Safe, she thought bitterly. In the ground. In the cold. In the dark. She put her hands up to her face.
“She is in heaven, where the plague cannot reach her. And God’s love is ever with us,” he said, “and naught can separate us from it, neither death, nor life, nor angels, nor things present—”
“Nor things to come,” Kivrin said.
“Nor height, nor depth, nor any other creature,” he said. He put his hand on her shoulder, gently, as if he were anointing her. “It was His love that sent you to help us.”
She put her hand up to his where it rested on her shoulder and held it tightly. “We must help each other,” she said.
They stood there like that for a long minute, and then Roche said, “I must go and ring the bell that Agnes’s soul may have safe passage.”
She nodded and took her hand away. “I’ll go check on Rosemund and the others,” she said and went into the courtyard.
Eliwys had said she needed to stay with Rosemund, but when Kivrin got back to the manor house, she was nowhere near her. She lay curled up on Agnes’s pallet, wrapped in her cloak, watching the door. “Perhaps his horse was stolen by those that would flee the pestilence,” she said, “and that is why he is so long in coming.”
“Agnes is buried,” Kivrin said coldly, and went to check on Rosemund.
She was awake. She looked up solemnly at Kivrin when she knelt by her and reached for Kivrin’s hand.
“Oh, Rosemund,” Kivrin said, tears stinging her nose and eyes. “Sweetheart, how do you feel?”
“Hungry,” Rosemund said. “Has my father come?”
“Not yet,” Kivrin said, and it even seemed possible that he might. “I will fetch you some broth. You must rest until I come back. You have been very ill.”
Rosemund obediently closed her eyes. They looked less sunken, though they still had dark bruises under them. “Where is Agnes?” she asked.
Kivrin smoothed her dark, tangled hair back from her face. “She is sleeping.”
“Good,” Rosemund said. “I would not have her shouting and playing. She is too noisy.”
“I will fetch you the broth,” Kivrin said. She went over to Eliwys. “Lady Eliwys, I have good news,” she said eagerly. “Rosemund is awake.”
Eliwys raised herself up on one elbow and looked at Rosemund, but apathetically, as if she were thinking of something else, and presently she lay down again.
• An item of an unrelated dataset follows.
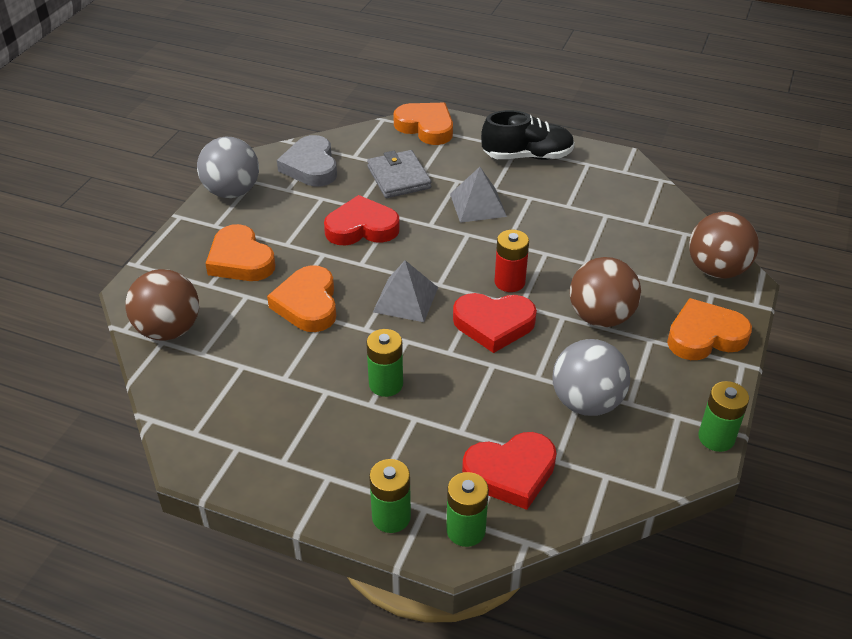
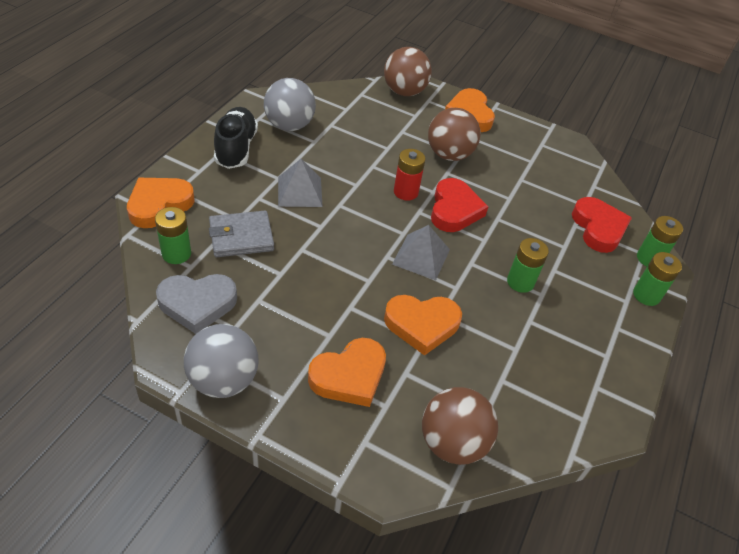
camera: 90 degrees left, 5 degrees up
(362, 228) = (315, 274): red heart -> none
(586, 402) = (532, 180): grey ball -> grey ball (289, 125)
(716, 438) = (557, 134): green battery -> green battery (176, 254)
Kivrin, alarmed, put her hand to Eliwys’s forehead. It seemed warm, but Kivrin’s hands were still cold from outside, and she couldn’t tell for certain. “Are you ill?” she asked.
“No,” Eliwys said, but still as if her mind were on something else. “What shall I tell him?”
“You can tell him that Rosemund is better,” she said, and this time it seemed to get through to her. Eliwys got up and went over to Rosemund and sat down beside her. But by the time Kivrin came back from the kitchen with the broth, she had gone back to Agnes’s pallet and lay curled up under her fur-trimmed cloak.
Rosemund was asleep, but it was not the frightening deathlike sleep of before. Her color was better, though her skin was still drawn tightly over her cheekbones.
Eliwys was asleep, too, or feigning sleep, and it was just as well. While she had been in the kitchen, the clerk had crawled off his pallet and halfway over the barricade, and when Kivrin tried to haul him back, he struck out at her wildly. She had to go fetch Father Roche to help subdue him.
His right eye had ulcerated, the plague eating its way out from inside, and the clerk clawed at it viciously with his hands. “Domine Jesu Christe, ” he swore, “fidelium defunctorium de poenis infermis. ” Save the souls of the faithful departed from the pains of hell.